バーニー・サンダースが唱えたような授業料無料は行き過ぎとしても、4年制大学に於ける授業料合計で数百万円、場合によっては数十万円以下に抑えることは必要だろう。
格差問題には、既得権への切込みが必要である。
移民にしてみれば、米国籍こそが既得権と映るかも知れない。低所得層にとってみれば、グローバル企業こそが既得権と映る。
IT技術を応用した新興企業サービスにしてみれば、規制に守られた既存の3K仕事・サービス業従事者こそ既得権と映る。格差問題解決には、これら既得権の整理、即ち良い(妥当な)既得権、悪い既得権の腑分けが必要である。
その上でそれらを、社会保障や教育制度の社会制度や前述の通商政策と組み合わせて、国民が活力に満ち機能する仕組みを作り上げなければならない。
振り返って日本では、中途半端に斑模様で終身雇用制が壊れており、始末が悪い。安倍政権は現在、「同一労働同一賃金」を始めとする働き方改革をしようとしている。
本来は、「社会保険と働き方の一体改革」としてダイナミックに社会構造を変革しなければ効果は望めないが、その方向だけは正しい。
米国では「同一労働同一賃金」は既に基本的に実現されており、なお突き当たる問題は、ある部分日本の先を行く。

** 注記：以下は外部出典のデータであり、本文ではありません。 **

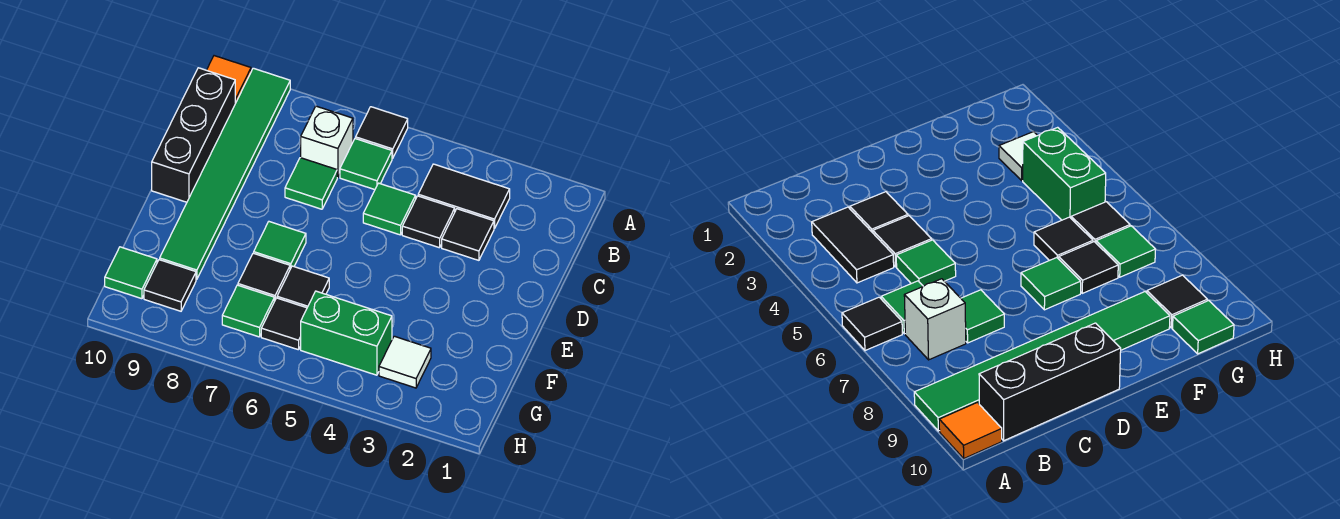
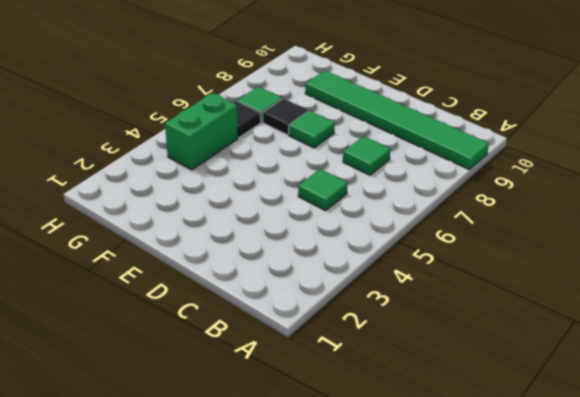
none -> black 1x1 tile [356,107,408,158]
none -> orange 1x1 tile [207,56,251,103]
none -> black 1x2 tile [418,164,510,229]

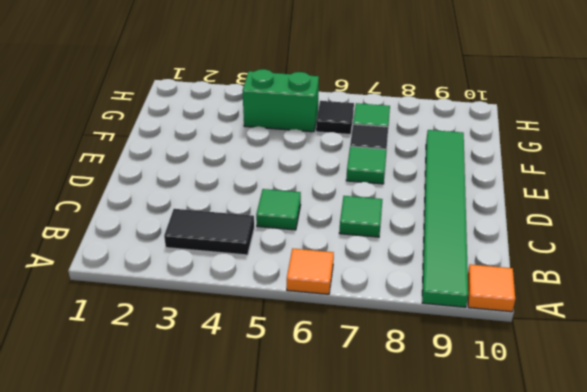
orange 1x1 tile [287,249,334,294] -> black 1x1 tile [356,107,408,158]
none -> green 1x1 tile [340,139,392,190]
none -> white 1x1 brick [301,106,353,177]
none -> black 1x3 brick [152,68,235,202]

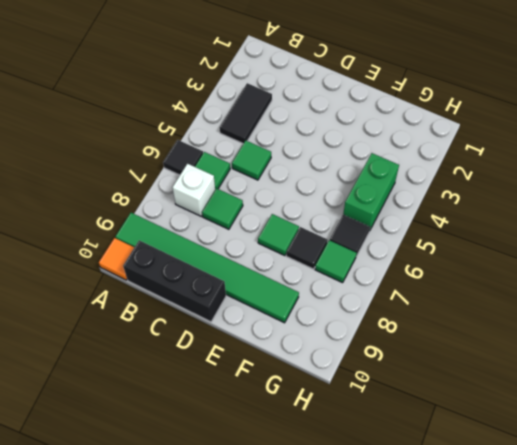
none -> black 1x1 tile [442,209,494,260]
none -> black 1x1 tile [402,196,455,248]
none -> black 1x1 tile [277,266,329,308]

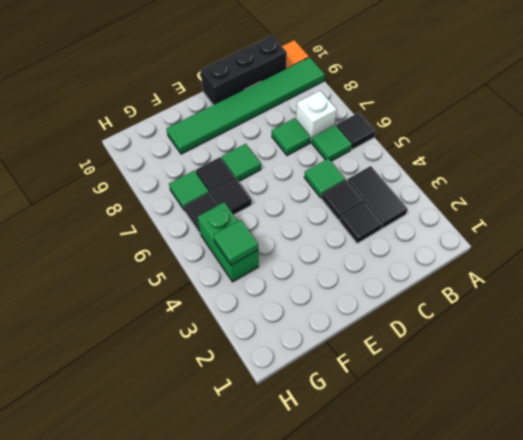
green 1x1 tile [214,220,258,265] -> green 1x1 tile moved to [105,247,157,299]
none -> white 1x1 tile [379,336,431,388]
none -> black 1x1 tile [144,260,196,311]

AI(人工知能)等、先端技術の進歩により、それにより経済格差はさらに拡大する。
日米に限らず、今後先進国が目指すべきものは「ナショナル・ミニマムを伴う自律社会」であろう。

格差問題解決に向け、国民各層が活力に満ちそれぞれ所を得るような、社会構造の成功モデルを構築することは、試行錯誤を伴う壮大な社会実験となる。
日米事情は異なる部分はあるが、共に手を携えて解決策をリードして行かなければならない。
以上、拙文にて述べて来たように、米国の内政を立て直し、加えて世界に向けては仕切り直した新しい秩序の主宰者として大義を示すべきこと。
「米国を再び偉大な国にする」とは、つまりそういうことだろう。